Import prices decline, mortgage applications rise

The Import Price Index declined 0.3% month-over-month (m/m) for September, compared to the expectation of economists surveyed by Bloomberg, which called for the index to decrease by 0.2%. Year-over-year (y/y), import prices are higher by 3.5%, versus the 3.8% forecast of economists. Treasuries are lower after slightly extending losses following the release.

In other economic news, the MBA Mortgage Application Index gained 14.6% last week, after the index that can be quite volatile on a week-to-week basis, inched 0.2% lower in the previous week. The solid increase came as the Refinance Index jumped 21.0%, to more than offset an 8.5% drop in the Purchase Index. The increase in the overall index came amid a 4 basis-point drop in the average 30-year mortgage rate to a new record low of 4.21%.

Europe nicely higher on boosted US Fed action expectation and favorable data

Stocks in Europe finished solidly higher, led by basic materials on the heels of yesterday’s release of the minutes from the US Federal Reserve’s September policy meeting, which reinforced growing expectations that the central bank is near the deployment of further economic stimulus. Also, an unexpected increase in Chinese lending helped buoy the outlook for the global recovery, lending additional support to the materials sector and stocks across the pond. Meanwhile, Intel Corp’s better-than-expected 3Q profit report helped technology shares pace the advance in Europe, amplified by the expectation-exceeding earnings report from Dutch chip-equipment maker ASML Holding (ASMLF $32), which traded well above the unchanged mark. However, some of the advance in stocks may have been limited by a solid decline in shares of Standard Chartered Plc. (SCBFF $30) after the UK bank announced plans to raise about 3.3 billion pounds ($5.2 billion) in capital through a rights offering in the wake of the recently agreed “Basel” global capital rules.

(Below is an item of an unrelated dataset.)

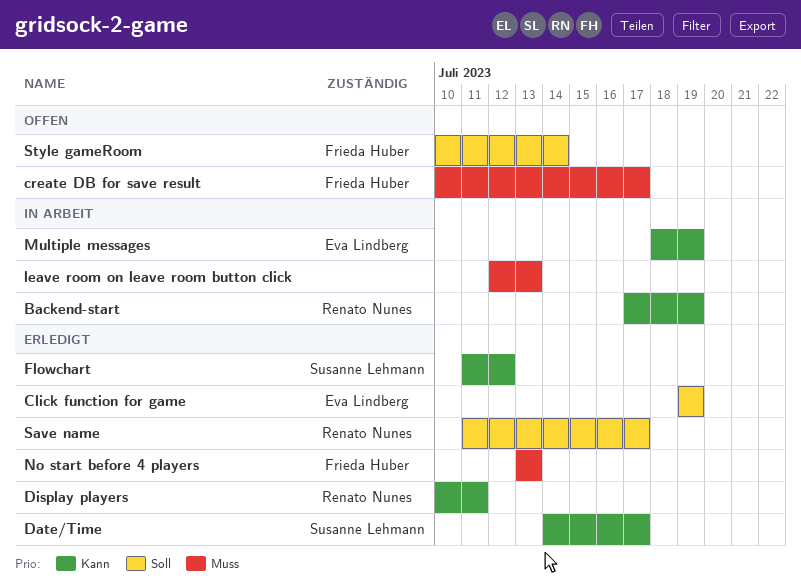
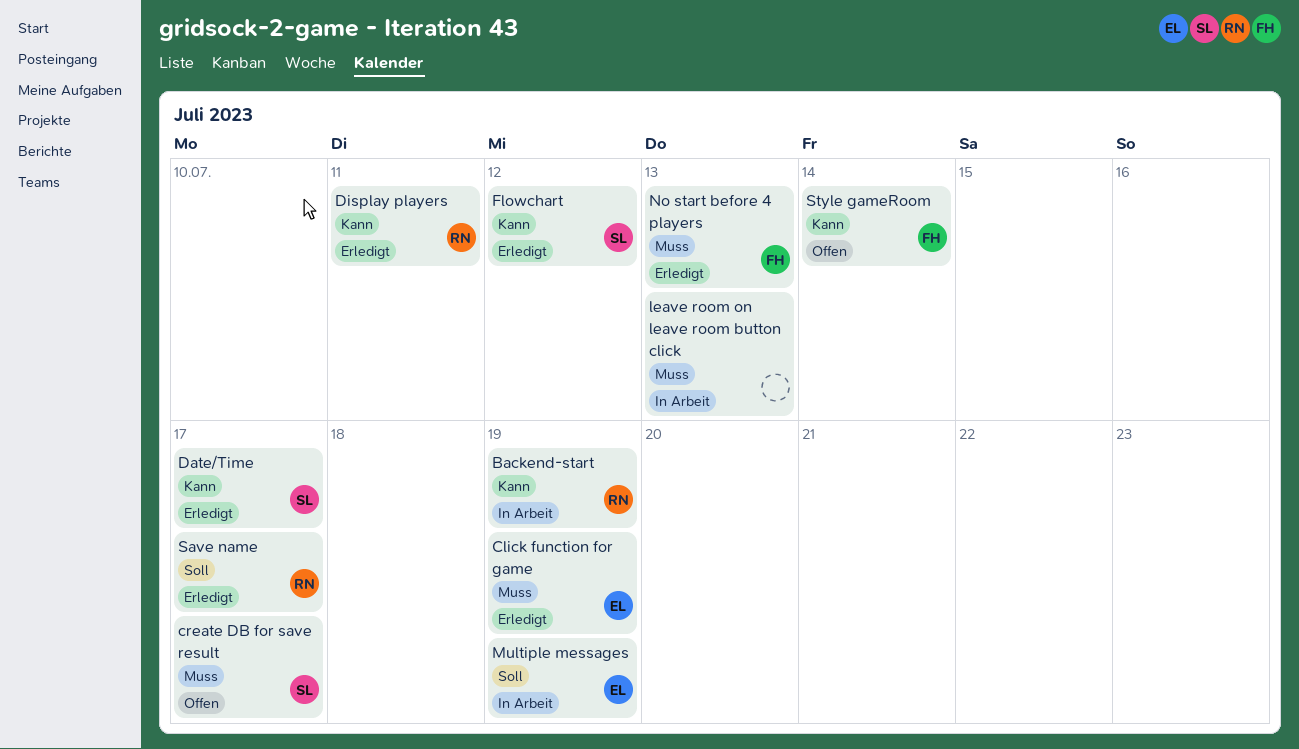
Click function for game, priority: Soll -> Muss
create DB for save result, owner: Frieda Huber -> Susanne Lehmann
Multiple messages, priority: Kann -> Soll
Style gameRoom, priority: Soll -> Kann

Moreover, the European economic calendar aided to the optimistic backdrop, after a report showed euro-zone industrial production rose 1.0% m/m in August, compared to the 0.8% increase that was anticipated, and y/y, production was 7.9% higher, topping the 7.4% gain that was expected. However, data out of the UK was mixed, with a gauge of consumer confidence in the region deteriorating more than expected, and jobless claims rising more than forecasted, while UK weekly earnings rose more than expected and the unemployment rate surprisingly ticked lower to 7.7%. Inflation was also in focus in Europe, with reports showing France’s consumer prices unexpectedly declined m/m in September, along with import and producer prices in Switzerland for September.

The UK FTSE 100 Index was 1.5% higher, France’s CAC-40 Index and Germany’s DAX Index advanced 2.1%, while Switzerland’s Swiss Market Index gained 1.3%.